Working directory: /home/smallyan/eval_agent


# Circuit Analysis Code Evaluation

This notebook evaluates the code implementation under `/net/scratch2/smallyan/erasing-llm_eval` for circuit analysis.

## Setup and Initial Exploration

In [2]:
# First, let's explore the repository structure
REPO_PATH = "/net/scratch2/smallyan/erasing-llm_eval"

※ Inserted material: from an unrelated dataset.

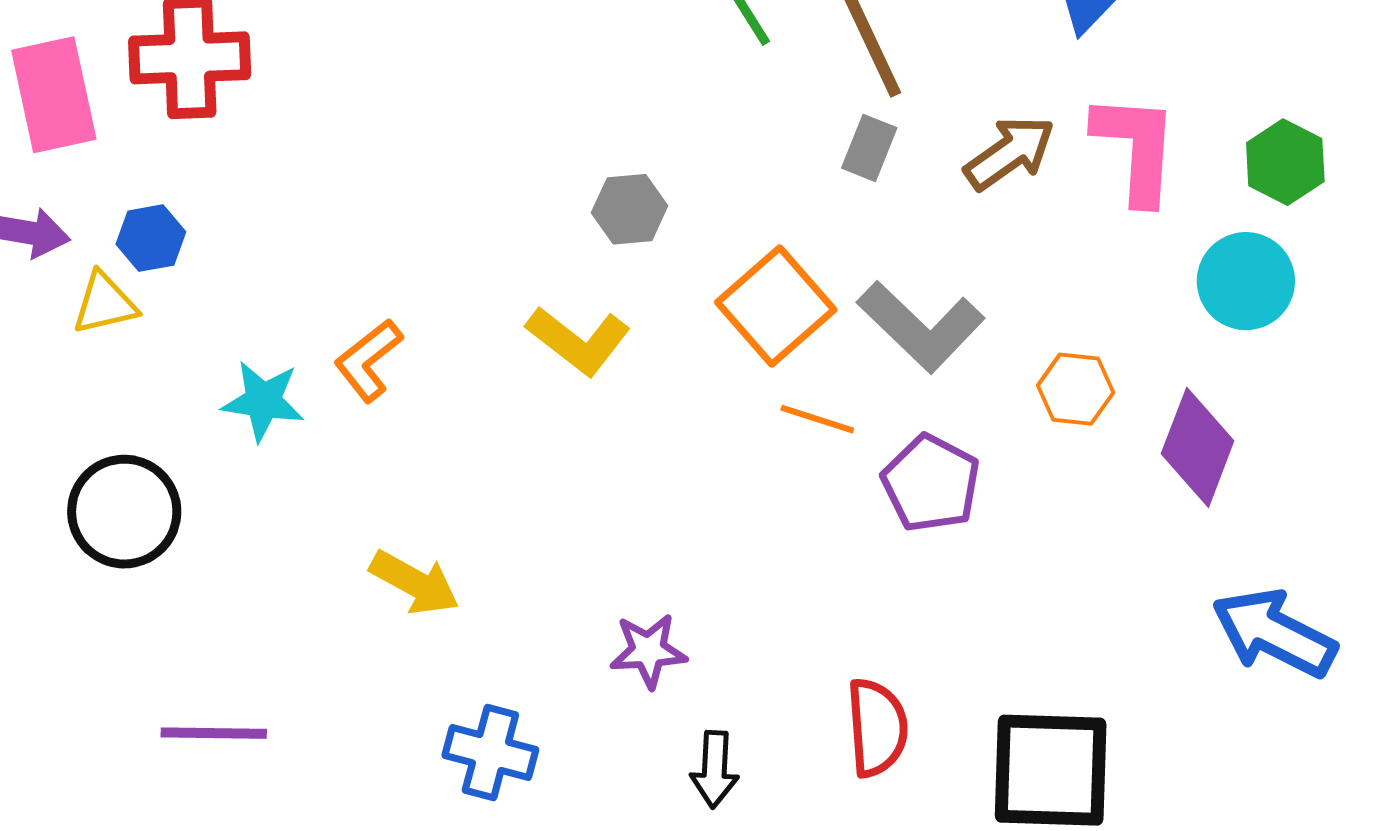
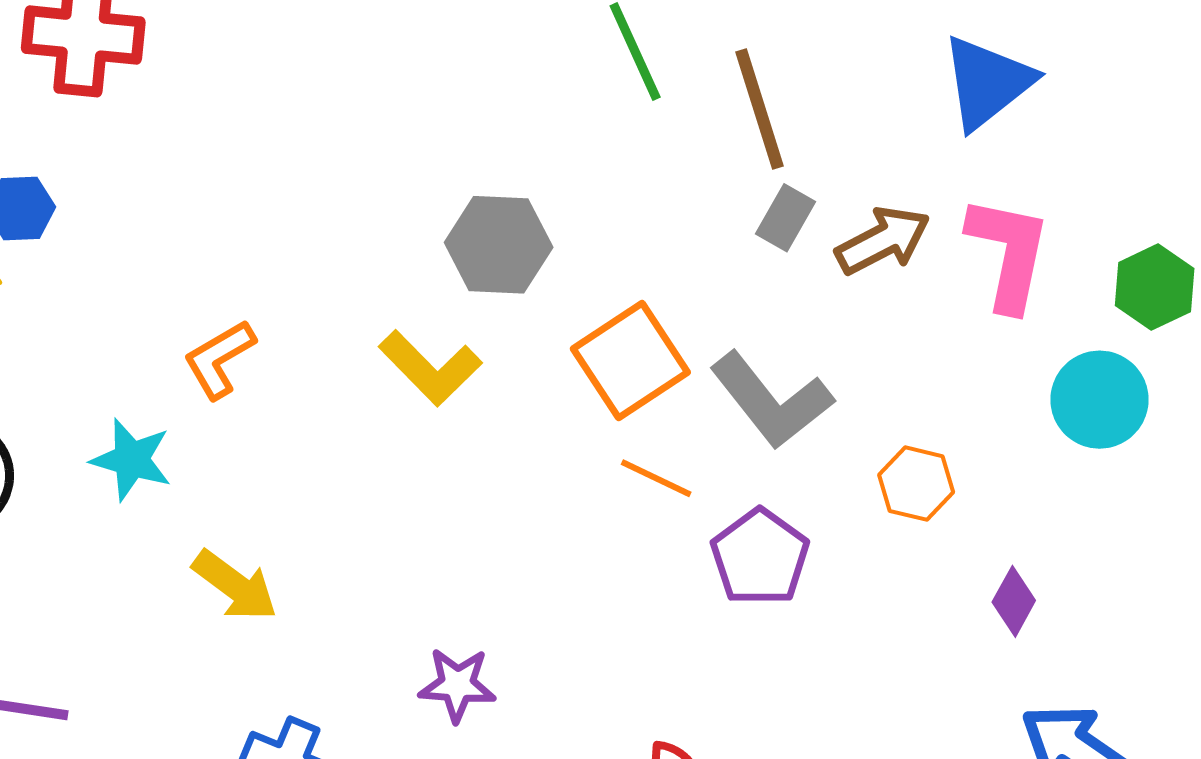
gray rectangle: (869, 148) -> (785, 218), moved
gray hexagon: (630, 209) -> (499, 245), size x1.4
cyan star: (263, 401) -> (131, 460), moved
purple diamond: (1198, 447) -> (1014, 601), moved, size x0.6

# List all files in the repository
for root, dirs, files in os.walk(REPO_PATH):
    # Skip hidden directories and common non-essential directories
    dirs[:] = [d for d in dirs if not d.startswith('.') and d not in ['__pycache__', 'venv', '.git']]
    level = root.replace(REPO_PATH, '').count(os.sep)
    indent = ' ' * 2 * level
    print(f'{indent}{os.path.basename(root)}/')
    subindent = ' ' * 2 * (level + 1)
    for file in files:
        print(f'{subindent}{file}')

erasing-llm_eval/
  documentation.pdf
  .gitignore
  __init__.py
  CodeWalkthrough.md
  requirements.txt
  plan.md
  trainscripts/
    erase.py
    prepare_consistency_data.py
    __init__.py
  utils/
    metrics.py
    __init__.py
    lora.py
  data/
    wmdp-keywords.json
    harrypotter/
      hp-questions-dual.json
      hp-questions.json
    wmdp/
      bio-questions.json
      chem-questions.json
      cyber-questions.json
  notebooks/
    inference.ipynb
  images/
    method.png
  evaluation/
    generalization_eval_summary.json
    self_matching.ipynb
    generalization_eval.ipynb
    consistency_evaluation.json
    replications/
      evaluation_replication.md
      self_replication_evaluation.json
      documentation_replication.md
      training_losses.png
      replication.ipynb
      elm_model/
        adapter_config.json
        adapter_model.safetensors
        README.md
    replication_eval/
      documentation_eval_summary.json
      documentation_evaluation_summary.md

## Project Overview

Based on the Plan and CodeWalkthrough files:

**Project Goal**: Erasure of Language Memory (ELM) - a method for erasing conceptual knowledge from language models by:
1. Using introspective classification with expert/novice context prompts
2. Three loss terms: Lerase, Lretain, and Lfluency
3. Low-rank adapters (LoRA) applied to early model layers

**Core Analysis Files to Evaluate**:
1. `trainscripts/erase.py` - Main training script
2. `trainscripts/prepare_consistency_data.py` - Pre-generating consistency data
3. `utils/metrics.py` - Metrics utilities
4. `utils/lora.py` - LoRA utilities
5. `notebooks/inference.ipynb` - Testing notebook
6. `evaluation/` - Evaluation notebooks

## Files to Evaluate

Based on the CodeWalkthrough.md and plan.md, the core analysis files are:

### Python Modules (trainscripts/)
1. `trainscripts/erase.py` - Main ELM training script
2. `trainscripts/prepare_consistency_data.py` - Data preparation for consistency training

### Utility Modules (utils/)
3. `utils/metrics.py` - Evaluation metrics (WMDP, MMLU, HP accuracy)
4. `utils/lora.py` - LoRA network implementation

### Notebooks
5. `notebooks/inference.ipynb` - Model inference and testing

### Key Functions to Evaluate in erase.py:
- `get_edit_vector()` - Computes ELM edit vector
- `ELMLogits` class - Custom logits processor
- `generate()` - Text generation with ELM guidance
- `prepare_prompts()` - Dataset preparation
- `train_elm()` - Main training function

In [3]:
# Check GPU availability
import torch
print(f"CUDA available: {torch.cuda.is_available()}")
if torch.cuda.is_available():
    print(f"Device: {torch.cuda.get_device_name(0)}")
    print(f"Device count: {torch.cuda.device_count()}")
    
# Set device
device = 'cuda:0' if torch.cuda.is_available() else 'cpu'
print(f"Using device: {device}")

CUDA available: True
Device: NVIDIA A100 80GB PCIe
Device count: 1
Using device: cuda:0